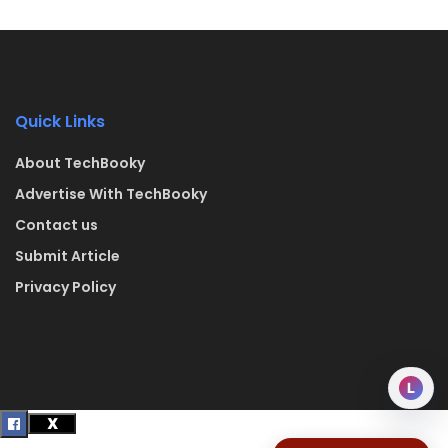
Quick Links
About TechBooky
Advertise With TechBooky
Contact us
Submit Article
Privacy Policy
L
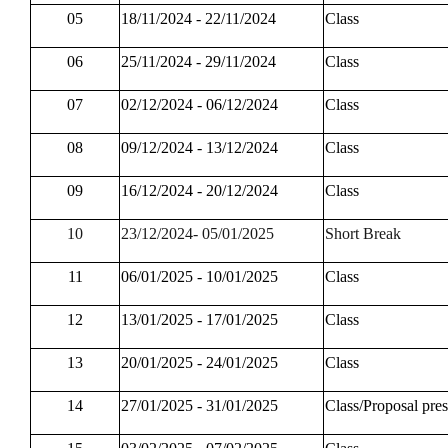
05
18/11/2024 - 22/11/2024
Class
06
25/11/2024 - 29/11/2024
Class
07
02/12/2024 - 06/12/2024
Class
08
09/12/2024 - 13/12/2024
Class
09
16/12/2024 - 20/12/2024
Class
10
23/12/2024- 05/01/2025
Short Break
11
06/01/2025 - 10/01/2025
Class
12
13/01/2025 - 17/01/2025
Class
13
20/01/2025 - 24/01/2025
Class
14
27/01/2025 - 31/01/2025
Class/Proposal pres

^^^^^^^^

▸ **Exercise prompt**
Copy down every line of text from the items above word for word, leaving out the pictures.

▸ **Task output**
Quick Links
About TechBooky
Advertise With TechBooky
Contact us
Submit Article
Privacy Policy
L
05
18/11/2024 - 22/11/2024
Class
06
25/11/2024 - 29/11/2024
Class
07
02/12/2024 - 06/12/2024
Class
08
09/12/2024 - 13/12/2024
Class
09
16/12/2024 - 20/12/2024
Class
10
23/12/2024- 05/01/2025
Short Break
11
06/01/2025 - 10/01/2025
Class
12
13/01/2025 - 17/01/2025
Class
13
20/01/2025 - 24/01/2025
Class
14
27/01/2025 - 31/01/2025
Class/Proposal pres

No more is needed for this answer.